MORRISON’S ABILITY TO DELIVER ADF RECRUITMENT IN QUESTION

10 March 2022

Having sat on a decision taken last year to boost ADF numbers, the Morrison-Joyce Government has waited until the eve of an election to make yet another announcement that won’t take effect for 18 years. 

Of course federal Labor agrees with increasing our ADF, but what we see from the Morrison-Joyce Government today should have come earlier and not to, it seems, distract from the growing criticism of their inadequate flood response. 

We have concerns about this Government’s track record when it comes to recruitment and retention of our ADF.

They only met 90 per cent of permanent force recruitment targets in 2020-21 and have failed to meet 2016 Defence White Paper targets every year since 2015-16.

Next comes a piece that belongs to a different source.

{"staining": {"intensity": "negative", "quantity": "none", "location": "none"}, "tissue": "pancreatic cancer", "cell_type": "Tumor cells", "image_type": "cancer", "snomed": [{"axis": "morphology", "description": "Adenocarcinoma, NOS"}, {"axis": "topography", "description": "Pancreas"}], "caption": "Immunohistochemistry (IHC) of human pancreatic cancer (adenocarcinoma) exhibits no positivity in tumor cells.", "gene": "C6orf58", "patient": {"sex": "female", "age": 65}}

Last Budget figures show the Morrison-Joyce Government expects to recruit just eight extra Navy personnel this year and cut 105 APS jobs – how can we believe they will start recruiting over 1300 new people a year for the next two decades? 

There is no plan to ramp up recruitment past the next election to the numbers required, with the Government simply re-announcing 200 ADF recruits a year between 2020 and 2024 – something already in the Force Structure Plan.

It is also telling that despite the increased pressure on the ADF to respond to disasters fuelled by climate change, there is no detail on how to fix the pressures this puts on existing recruitment, retention and training for our troops in their primary areas of expertise.

After all, this is a Government that's all about the announcement and never about delivery.

Under the Liberals, the size of Defence’s external contractor workforce has grown to become Defence largest ‘service’, bigger even than the Army.  

This explosion in external contractors is a direct result of the Government’s public service staffing cap, which is deskilling and demoralising Defence’s uniformed and civilian workforce through high turnover, and eroding capability in the public service. 

In addition to force expansion we need the defence assets to support them, and considering this Government’s track record of bungling major defence contracts, this is cause for concern.  

Federal Labor approaches defence in a bipartisan way, supporting the need for recruitment, but yet again the Government has offered no briefing only weeks out from an election.